(1.) Two points have been raised in this case on behalf of the defendants-appellants. The first is that Ex. 3, the kabala by which the plaintiff purchased the land in suit, was not rightly admitted in evidence by the trial Court. The document was not filed in proper time. A certified copy of it was tiled before the suit was decided. An objection was taken to the reception of the certified copy and the plaintiff filed an affidavit saying that the original was filed in another Court and the learned Munsif accepted the copy on the ground that it would be an unnecessary waste of time to call for the original. The learned District Judge on appeal observed that this was only a "talking point" and had no substance whatever. The certified copy of the document was received by the Munsif in order to avoid delay. In our opinion it well came within Section 65(c), Evidence Act, as it was not possible then to have the original brought within reasonable time. This objection must be overruled.

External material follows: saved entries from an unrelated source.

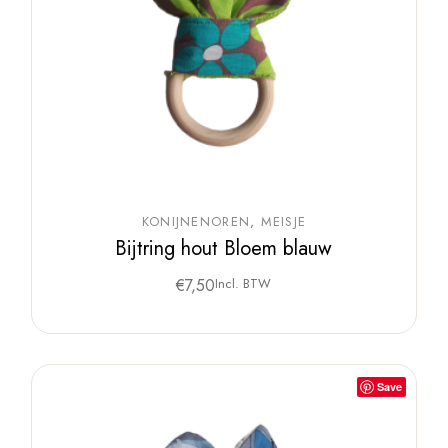
KONIJNENOREN
MEISJE
Bijtring hout Bloem blauw
€
7,50
Incl. BTW
Save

(2.) The second ground is that in this case the Courts below ought to have held that Art. 3, Schedule 3, Ben. Ten. Act, applies. A suit for rent was brought by the landlord and the holding was sold in execution of the decree and purchased by the appealing defendants. More than two years after the defendants obtained symbolical possession through civil Court, the present suit was brought to recover possession from them on the ground that the decree under which the property was sold was not a rent decree but a money decree and that the interest of the plaintiff did not pass thereunder. The defendants-pleaded limitation and said that as the suit was brought more than two years after they bad obtained possession, through Court, it must be held to h& barred by limitation. The plaintiff in1 his plaint alleges dispossession at a much later date. His case is that he was in quiet possession of this property. The landlord obtained a decree secretly, and had the property sold and the defendants obtained formal delivery of possession without his knowledge. He was, however, dispossessed in January 1914 much later than the date of delivery of possession through Court. The trial Court found that the plaintiff was dispossessed long after the formal delivery of possession to the defendants in consequence of a case under Section 107, Criminal P.C., in which the defendants were alleged to have forcibly cut the paddy grown by the plaintiff.
(3.) That being so, there was dispossession by the defendants not under their purchase under the rent decree, but by a subsequent act of force. This finding; of the Munsif has not been set aside by the appellate Court though the learned. Judge disposes of the plea of limitation by relying upon certain cases which have held that in the circumstances present in this case the special limitation does not apply. The finding of the Munsif does not appear to have been challenged before the learned Judge. That being so it cannot be said that because the dispossession by the defendants was under the rent decree obtained by the landlord, therefore on the authority of Amiruddin Munshi V/s. Ulfatunnessa Bibi [1909] 3 I.C. 351 the special law of limitation will apply. That case has been discussed and dissented from in several cases, but it is not necessary in this case to discuss this point. We do not think that on the facts of this case the special law of limitation arises. Accordingly we dismiss this appeal with costs.